▸ Work request
Please set the lines down again exactly, from the top of the entries through the line that contains "an Witwen oder".

▸ Given entries
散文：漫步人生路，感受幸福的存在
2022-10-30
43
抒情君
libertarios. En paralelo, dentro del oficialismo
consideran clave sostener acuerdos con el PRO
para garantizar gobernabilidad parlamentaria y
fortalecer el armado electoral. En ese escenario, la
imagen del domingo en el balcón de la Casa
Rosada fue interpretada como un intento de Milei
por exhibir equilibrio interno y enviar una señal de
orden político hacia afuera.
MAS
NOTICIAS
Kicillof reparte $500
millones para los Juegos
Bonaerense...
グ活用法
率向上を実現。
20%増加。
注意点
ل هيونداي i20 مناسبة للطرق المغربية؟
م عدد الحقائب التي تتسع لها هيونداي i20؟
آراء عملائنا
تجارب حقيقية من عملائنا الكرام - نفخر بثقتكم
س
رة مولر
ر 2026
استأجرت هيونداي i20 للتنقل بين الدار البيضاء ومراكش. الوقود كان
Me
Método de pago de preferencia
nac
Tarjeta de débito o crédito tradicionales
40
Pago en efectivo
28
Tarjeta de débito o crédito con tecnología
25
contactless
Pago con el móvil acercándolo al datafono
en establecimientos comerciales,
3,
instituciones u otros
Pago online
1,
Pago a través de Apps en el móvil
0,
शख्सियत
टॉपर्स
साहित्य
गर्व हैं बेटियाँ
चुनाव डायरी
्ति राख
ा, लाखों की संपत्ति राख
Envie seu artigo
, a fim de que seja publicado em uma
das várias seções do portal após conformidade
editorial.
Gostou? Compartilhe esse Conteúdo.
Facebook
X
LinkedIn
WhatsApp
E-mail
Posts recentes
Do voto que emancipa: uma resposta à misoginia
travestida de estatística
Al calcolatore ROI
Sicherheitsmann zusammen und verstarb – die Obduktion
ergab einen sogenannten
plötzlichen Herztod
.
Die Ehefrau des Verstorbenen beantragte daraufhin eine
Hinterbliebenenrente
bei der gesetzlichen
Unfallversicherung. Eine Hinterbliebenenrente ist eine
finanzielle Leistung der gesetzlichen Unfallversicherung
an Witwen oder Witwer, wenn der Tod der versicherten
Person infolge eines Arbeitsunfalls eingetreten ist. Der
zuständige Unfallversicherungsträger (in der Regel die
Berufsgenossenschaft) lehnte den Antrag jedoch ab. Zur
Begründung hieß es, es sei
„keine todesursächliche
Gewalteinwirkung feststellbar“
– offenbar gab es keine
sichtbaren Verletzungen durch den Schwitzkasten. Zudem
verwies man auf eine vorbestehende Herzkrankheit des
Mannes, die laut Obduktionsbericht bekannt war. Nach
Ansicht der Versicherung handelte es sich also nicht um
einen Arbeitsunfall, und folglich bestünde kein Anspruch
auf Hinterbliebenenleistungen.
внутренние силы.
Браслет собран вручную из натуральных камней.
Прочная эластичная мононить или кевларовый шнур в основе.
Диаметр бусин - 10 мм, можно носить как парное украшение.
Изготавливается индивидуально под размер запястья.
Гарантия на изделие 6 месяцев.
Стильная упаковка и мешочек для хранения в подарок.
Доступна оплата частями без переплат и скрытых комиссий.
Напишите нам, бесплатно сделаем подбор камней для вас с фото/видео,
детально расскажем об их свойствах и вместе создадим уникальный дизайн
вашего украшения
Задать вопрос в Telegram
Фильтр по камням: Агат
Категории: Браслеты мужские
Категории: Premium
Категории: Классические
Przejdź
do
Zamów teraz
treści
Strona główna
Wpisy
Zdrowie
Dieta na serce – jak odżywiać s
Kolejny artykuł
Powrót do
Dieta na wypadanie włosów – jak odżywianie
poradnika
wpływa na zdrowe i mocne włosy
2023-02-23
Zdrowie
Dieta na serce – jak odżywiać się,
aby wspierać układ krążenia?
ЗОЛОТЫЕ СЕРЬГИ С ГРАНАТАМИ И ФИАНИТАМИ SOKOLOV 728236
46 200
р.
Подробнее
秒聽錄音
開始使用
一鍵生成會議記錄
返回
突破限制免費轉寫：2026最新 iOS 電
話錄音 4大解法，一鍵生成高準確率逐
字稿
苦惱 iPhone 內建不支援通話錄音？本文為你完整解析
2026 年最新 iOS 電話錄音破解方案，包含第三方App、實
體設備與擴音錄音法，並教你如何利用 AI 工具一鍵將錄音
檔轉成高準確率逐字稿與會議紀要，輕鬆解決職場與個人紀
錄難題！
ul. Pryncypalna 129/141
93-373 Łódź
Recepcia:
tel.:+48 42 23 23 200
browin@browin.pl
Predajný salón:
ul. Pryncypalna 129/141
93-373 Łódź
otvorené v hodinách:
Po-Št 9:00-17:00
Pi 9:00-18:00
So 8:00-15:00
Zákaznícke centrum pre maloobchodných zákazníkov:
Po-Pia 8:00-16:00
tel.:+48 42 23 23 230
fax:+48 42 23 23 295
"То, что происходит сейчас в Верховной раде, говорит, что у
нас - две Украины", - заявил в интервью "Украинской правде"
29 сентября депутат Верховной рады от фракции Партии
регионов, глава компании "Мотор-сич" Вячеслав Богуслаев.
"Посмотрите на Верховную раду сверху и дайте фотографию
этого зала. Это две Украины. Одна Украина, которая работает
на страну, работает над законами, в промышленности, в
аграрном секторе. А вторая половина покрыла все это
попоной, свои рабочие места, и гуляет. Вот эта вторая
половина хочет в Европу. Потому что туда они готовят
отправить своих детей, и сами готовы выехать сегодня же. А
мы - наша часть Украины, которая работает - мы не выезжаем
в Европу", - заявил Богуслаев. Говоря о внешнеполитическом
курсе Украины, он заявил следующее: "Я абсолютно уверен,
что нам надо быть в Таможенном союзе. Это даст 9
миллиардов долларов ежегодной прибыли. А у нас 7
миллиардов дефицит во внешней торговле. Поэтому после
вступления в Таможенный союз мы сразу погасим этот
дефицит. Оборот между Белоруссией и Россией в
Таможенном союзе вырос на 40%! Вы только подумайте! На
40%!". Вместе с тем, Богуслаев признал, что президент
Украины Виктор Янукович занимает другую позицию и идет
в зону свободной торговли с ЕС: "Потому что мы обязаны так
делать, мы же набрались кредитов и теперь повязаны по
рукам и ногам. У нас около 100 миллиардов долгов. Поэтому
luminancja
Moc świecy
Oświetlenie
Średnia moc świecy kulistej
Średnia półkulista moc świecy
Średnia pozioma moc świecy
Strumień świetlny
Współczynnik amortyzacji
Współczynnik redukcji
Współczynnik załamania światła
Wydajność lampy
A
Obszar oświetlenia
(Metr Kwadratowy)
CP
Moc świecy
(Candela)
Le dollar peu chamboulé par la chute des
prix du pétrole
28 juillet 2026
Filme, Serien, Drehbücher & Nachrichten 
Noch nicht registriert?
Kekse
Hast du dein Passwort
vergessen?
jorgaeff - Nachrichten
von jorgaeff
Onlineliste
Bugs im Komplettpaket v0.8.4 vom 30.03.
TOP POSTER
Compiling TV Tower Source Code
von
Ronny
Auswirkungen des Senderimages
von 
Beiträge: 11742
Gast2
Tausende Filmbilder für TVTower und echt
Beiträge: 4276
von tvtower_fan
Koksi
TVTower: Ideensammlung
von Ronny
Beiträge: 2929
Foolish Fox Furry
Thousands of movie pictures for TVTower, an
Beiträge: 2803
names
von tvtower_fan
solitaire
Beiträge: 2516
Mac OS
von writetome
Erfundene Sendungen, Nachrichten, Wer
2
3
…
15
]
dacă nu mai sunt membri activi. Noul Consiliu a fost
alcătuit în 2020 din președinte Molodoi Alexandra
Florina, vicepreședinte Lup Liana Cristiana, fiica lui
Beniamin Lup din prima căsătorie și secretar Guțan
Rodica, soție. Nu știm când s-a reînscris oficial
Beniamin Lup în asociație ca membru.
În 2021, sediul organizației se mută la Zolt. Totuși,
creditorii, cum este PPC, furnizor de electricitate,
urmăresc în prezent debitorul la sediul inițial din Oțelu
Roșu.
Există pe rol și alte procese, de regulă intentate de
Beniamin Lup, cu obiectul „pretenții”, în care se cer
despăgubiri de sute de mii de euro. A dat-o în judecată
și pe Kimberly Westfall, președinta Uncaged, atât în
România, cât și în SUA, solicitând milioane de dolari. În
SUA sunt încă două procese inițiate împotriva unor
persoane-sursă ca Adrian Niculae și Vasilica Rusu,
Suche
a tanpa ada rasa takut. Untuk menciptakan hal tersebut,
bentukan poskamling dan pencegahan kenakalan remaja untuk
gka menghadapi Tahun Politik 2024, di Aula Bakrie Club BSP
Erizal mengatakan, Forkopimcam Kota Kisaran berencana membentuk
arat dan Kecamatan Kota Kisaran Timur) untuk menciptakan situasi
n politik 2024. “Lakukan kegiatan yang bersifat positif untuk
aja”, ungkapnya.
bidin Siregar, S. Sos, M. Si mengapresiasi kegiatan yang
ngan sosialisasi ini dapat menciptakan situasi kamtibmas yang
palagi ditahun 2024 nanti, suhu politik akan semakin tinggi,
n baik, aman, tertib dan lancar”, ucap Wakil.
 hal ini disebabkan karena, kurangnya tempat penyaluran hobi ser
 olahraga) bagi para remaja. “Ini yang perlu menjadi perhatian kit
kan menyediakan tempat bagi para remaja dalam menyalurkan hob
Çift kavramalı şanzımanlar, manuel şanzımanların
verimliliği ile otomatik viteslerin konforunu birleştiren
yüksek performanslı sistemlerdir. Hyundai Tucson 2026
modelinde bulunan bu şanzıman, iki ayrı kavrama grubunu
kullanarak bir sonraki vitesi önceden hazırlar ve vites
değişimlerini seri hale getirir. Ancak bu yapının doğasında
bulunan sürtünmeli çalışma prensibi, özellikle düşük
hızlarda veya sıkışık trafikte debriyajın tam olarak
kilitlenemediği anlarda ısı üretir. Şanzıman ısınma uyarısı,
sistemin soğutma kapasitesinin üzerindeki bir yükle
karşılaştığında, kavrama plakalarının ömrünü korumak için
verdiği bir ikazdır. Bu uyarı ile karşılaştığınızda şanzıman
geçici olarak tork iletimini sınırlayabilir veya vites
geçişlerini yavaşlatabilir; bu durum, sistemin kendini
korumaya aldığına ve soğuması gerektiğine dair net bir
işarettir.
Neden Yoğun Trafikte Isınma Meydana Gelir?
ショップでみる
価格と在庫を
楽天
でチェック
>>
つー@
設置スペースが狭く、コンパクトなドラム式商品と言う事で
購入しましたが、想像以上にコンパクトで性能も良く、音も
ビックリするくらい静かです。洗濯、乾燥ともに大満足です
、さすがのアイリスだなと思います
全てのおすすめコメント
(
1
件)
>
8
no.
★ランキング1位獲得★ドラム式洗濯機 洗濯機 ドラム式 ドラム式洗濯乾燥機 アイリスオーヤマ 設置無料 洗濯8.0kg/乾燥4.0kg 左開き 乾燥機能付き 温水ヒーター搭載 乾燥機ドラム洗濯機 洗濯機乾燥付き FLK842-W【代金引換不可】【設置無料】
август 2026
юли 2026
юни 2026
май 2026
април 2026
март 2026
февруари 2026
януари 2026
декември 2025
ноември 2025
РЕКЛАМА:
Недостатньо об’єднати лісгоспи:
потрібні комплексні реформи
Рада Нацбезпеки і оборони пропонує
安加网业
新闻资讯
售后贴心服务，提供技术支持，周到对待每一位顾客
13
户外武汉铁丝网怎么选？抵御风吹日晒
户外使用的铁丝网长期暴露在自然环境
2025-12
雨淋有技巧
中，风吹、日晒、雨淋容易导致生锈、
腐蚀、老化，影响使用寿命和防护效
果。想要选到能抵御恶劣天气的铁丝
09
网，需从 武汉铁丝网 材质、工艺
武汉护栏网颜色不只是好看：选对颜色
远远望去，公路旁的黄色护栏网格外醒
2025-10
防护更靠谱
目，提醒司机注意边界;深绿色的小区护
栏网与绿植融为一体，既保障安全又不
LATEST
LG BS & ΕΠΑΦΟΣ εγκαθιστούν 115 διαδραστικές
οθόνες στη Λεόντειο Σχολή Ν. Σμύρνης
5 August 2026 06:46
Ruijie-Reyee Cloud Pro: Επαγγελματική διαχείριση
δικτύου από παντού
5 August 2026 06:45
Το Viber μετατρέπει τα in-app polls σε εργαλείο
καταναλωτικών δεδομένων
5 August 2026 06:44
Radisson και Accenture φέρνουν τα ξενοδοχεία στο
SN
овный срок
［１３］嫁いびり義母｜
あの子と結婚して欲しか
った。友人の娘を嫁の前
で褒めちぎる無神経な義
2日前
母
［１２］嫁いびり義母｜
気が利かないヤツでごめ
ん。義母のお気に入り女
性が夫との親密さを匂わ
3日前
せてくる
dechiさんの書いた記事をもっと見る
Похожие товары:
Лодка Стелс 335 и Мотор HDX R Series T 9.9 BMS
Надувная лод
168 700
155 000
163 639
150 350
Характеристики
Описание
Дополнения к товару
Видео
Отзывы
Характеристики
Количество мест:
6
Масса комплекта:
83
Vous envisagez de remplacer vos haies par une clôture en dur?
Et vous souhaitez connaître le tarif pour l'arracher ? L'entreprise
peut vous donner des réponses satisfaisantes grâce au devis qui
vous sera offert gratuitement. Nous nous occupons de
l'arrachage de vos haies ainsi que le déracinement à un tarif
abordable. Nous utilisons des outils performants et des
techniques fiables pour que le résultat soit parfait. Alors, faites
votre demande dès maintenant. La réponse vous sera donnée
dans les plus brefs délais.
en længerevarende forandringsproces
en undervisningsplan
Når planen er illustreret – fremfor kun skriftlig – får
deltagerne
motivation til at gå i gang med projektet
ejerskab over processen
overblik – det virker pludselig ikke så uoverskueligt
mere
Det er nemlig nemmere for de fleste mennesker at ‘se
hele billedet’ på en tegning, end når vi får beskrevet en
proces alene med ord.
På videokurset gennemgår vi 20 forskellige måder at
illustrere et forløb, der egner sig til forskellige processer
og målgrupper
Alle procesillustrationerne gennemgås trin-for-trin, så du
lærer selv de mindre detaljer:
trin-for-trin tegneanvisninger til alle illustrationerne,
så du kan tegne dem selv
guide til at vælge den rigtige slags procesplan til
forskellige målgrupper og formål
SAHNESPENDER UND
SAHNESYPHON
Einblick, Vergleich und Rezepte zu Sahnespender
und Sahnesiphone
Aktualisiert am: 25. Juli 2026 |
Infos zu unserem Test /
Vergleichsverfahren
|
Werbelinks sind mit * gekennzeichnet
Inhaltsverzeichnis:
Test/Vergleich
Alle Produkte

▸ Reply to the exercise
散文：漫步人生路，感受幸福的存在
2022-10-30
43
抒情君
libertarios. En paralelo, dentro del oficialismo
consideran clave sostener acuerdos con el PRO
para garantizar gobernabilidad parlamentaria y
fortalecer el armado electoral. En ese escenario, la
imagen del domingo en el balcón de la Casa
Rosada fue interpretada como un intento de Milei
por exhibir equilibrio interno y enviar una señal de
orden político hacia afuera.
MAS
NOTICIAS
Kicillof reparte $500
millones para los Juegos
Bonaerense...
グ活用法
率向上を実現。
20%増加。
注意点
ل هيونداي i20 مناسبة للطرق المغربية؟
م عدد الحقائب التي تتسع لها هيونداي i20؟
آراء عملائنا
تجارب حقيقية من عملائنا الكرام - نفخر بثقتكم
س
رة مولر
ر 2026
استأجرت هيونداي i20 للتنقل بين الدار البيضاء ومراكش. الوقود كان
Me
Método de pago de preferencia
nac
Tarjeta de débito o crédito tradicionales
40
Pago en efectivo
28
Tarjeta de débito o crédito con tecnología
25
contactless
Pago con el móvil acercándolo al datafono
en establecimientos comerciales,
3,
instituciones u otros
Pago online
1,
Pago a través de Apps en el móvil
0,
शख्सियत
टॉपर्स
साहित्य
गर्व हैं बेटियाँ
चुनाव डायरी
्ति राख
ा, लाखों की संपत्ति राख
Envie seu artigo
, a fim de que seja publicado em uma
das várias seções do portal após conformidade
editorial.
Gostou? Compartilhe esse Conteúdo.
Facebook
X
LinkedIn
WhatsApp
E-mail
Posts recentes
Do voto que emancipa: uma resposta à misoginia
travestida de estatística
Al calcolatore ROI
Sicherheitsmann zusammen und verstarb – die Obduktion
ergab einen sogenannten
plötzlichen Herztod
.
Die Ehefrau des Verstorbenen beantragte daraufhin eine
Hinterbliebenenrente
bei der gesetzlichen
Unfallversicherung. Eine Hinterbliebenenrente ist eine
finanzielle Leistung der gesetzlichen Unfallversicherung
an Witwen oder Witwer, wenn der Tod der versicherten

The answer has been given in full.